As The World Turns: Lunch Time Politics Volume II

October 6, 2011
by Justin

I never had the cool lunches in elementary school. My Dad always made sure I was properly fed, but he never saw any intelligence in getting me Lunchables. He worked almost seven days a week, so the dream of a weekly drop off of a Happy Meal that one of my friends got, was not in my cards. College Football has become a classic example of the haves and have-nots. This game that we all learned as early as the ABCs, taught us to envy those who possessed the exclusive, and to look down upon those who were without. The same politics that ran everything from elementary to high school are quite prevalent on the college gridiron. What’s ironic about this, is that the people running these playgrounds are senior citizens.

The PAC 12, Big 10 and the SEC all sit at the popular table.

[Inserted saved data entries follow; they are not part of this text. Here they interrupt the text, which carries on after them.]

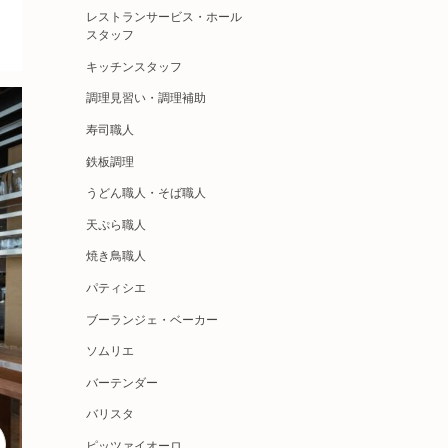
レストランサービス・ホール
スタッフ
キッチンスタッフ
調理見習い・調理補助
寿司職人
鉄板調理
うどん職人・そば職人
天ぷら職人
焼き鳥職人
パティシエ
ブーランジェ・ベーカー
ソムリエ
バーテンダー
バリスタ
ピッツァイオーロ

You remember that table; it was the ultimate location. At the head of the table sits Alabama and LSU; the rest file in according to popularity and tradition. Texas A&M is the new kid that made it off of potential. Most of the programs were grandfathered into elite status, solely because of their championship legacy. USC and Ohio State are prime examples of the legacy illusion. They are the bad boys who thrive in conflict, yet never lose allegiance from their prominent association. Their parents are the hot-shot coaches. Joe Paterno is the Dad that everyone knows and loves, from the students to the faculty. Lane Kiffin is the cool dad with the fast car; he eventually gets exposed for the moron he truly is, but from the outside looking in, he’s every kid’s ideal father figure/coach (excuse me, I’m a bitter Raiders fan).

The Big 12 is the table ran by the kid who fell from grace. It was once popular, but has become more folklore than fact. How embarrassed were the powers that be, when they found Texas and Oklahoma flirting with the popular crowd? The Big 12 already made concessions for their two main moneymakers by letting them keep the lion share of their television revenue. That feeling of betrayal rings true on the Big East. Syracuse and Pitt, both charter members of the Big East, traded the snow of the Northeast for away games in Florida. It reminds me of the kid who successfully bartered a pickle for a snack pack. One thing everyone knows is that lunchtime law prohibits such a trade.

Speaking of traders the ACC is the ultimate Benedict Arnold. In my cafeteria equation, they are the too cool for school kids. Florida State and Miami sit at the head of this table simply because the conference has little to no football tradition outside of their confines. They are the sellouts of this lunchroom simply because they are more concerned with increased revenue, by any means necessary (Syracuse, Pitt). They have an automatic bid nevertheless, so the ACC is open to schools like Texas and Oklahoma to add national prowess and depth.

The BCS is the teacher who has lunch duty. Everyone complains about that teacher being too overzealous, and showing favoritism to the popular kids. The BCS is all about keeping the underdog down. The rich get richer in this cafeteria and the BCS has no issue with cashing in. Like a principal, when the NCAA comes into the picture everyone falls in line.

The NCAA (the Principal) has one motive; keep the bad boys in detention (or in College Football’s case, Bowl probation) and keep the popular, over achievers happy. There is always one kid who shows up and rises to prominence like Boise State, but bucking the system is as rare as an uncooked t-bone. The principal knows the system is flawed and will eventually have to let everyone taste the benefits of popularity a la basketball’s March Madness.

The fans are the school board; they learn everything second hand and have little influence on the day-to-day operations. These are the people who support the whole business and who trust their kids (or in this case their school and their sport) to the teachers and the principal. We are the people that complain about the biased curriculum created by the teachers aka the BCS. We gripe about the system that rewards appearance rather than substance. Notre Dame is a prime example of the system’s flaws; unlimited TV exposure and a guaranteed Bowl game pass, based on consistent revenue. We blame the BCS, but the blood is on the NCAA’s hands.

The reality of life, is that one day the tables turn. The cool kids end up working for the nerds and the nerds become popular. The NCAA is different. When conference realignment smacks the popular kids in the face, the mega-conference structure licks their wounds. Hopefully, this system grows up and moves into a playoff. Until then, we as fans are stuck in the sixth grade waiting for graduation.